Sabrina Canela, 20, takes shelter from the rain underneath a tarp and umbrella while waiting in line in front of the U.S. Supreme Court in Washington, D.C. Canela is 38th in line for a chance to attend the court's hearing Tuesday morning over the constitutionality of Proposition 8.
How Much Does a Seat at the Supreme Court Cost?

By Michelle Garcia

Originally published on March 26 2013 3:27 PM ET

Some of the people sitting with a front-row seat to history as the Supreme Court hears arguments regarding marriage equality this week may have paid as much as $6,000 for their spot.

Tickets to the Supreme Court are technically free, according to the Associated Press. However, some who wanted to avoid waiting in line or even camping out for days in Washington's wintery weather for a seat, were able to pay other people to wait in line for them.
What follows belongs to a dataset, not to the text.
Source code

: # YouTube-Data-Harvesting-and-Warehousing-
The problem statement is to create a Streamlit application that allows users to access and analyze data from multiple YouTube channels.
For the more controversial cases, onlookers queue for tickets about a day in advance. For the hearings on Proposition 8, and the Defense of Marriage Act, some people were camped out a week in advance. Companies like are charging between $36-$50 per hour, making a five-day wait cost $6,000.

The courtroom only seats about 500, people, but seats are reserved mainly for court staff, journalists, guests, of the justices, and lawyers arguing for the case, as well as attorneys who are members of the Supreme Court bar. That leaves about 60 seats for the general public, and an additional 30 rotating seats to watch 3-5 minute segments of the arguments.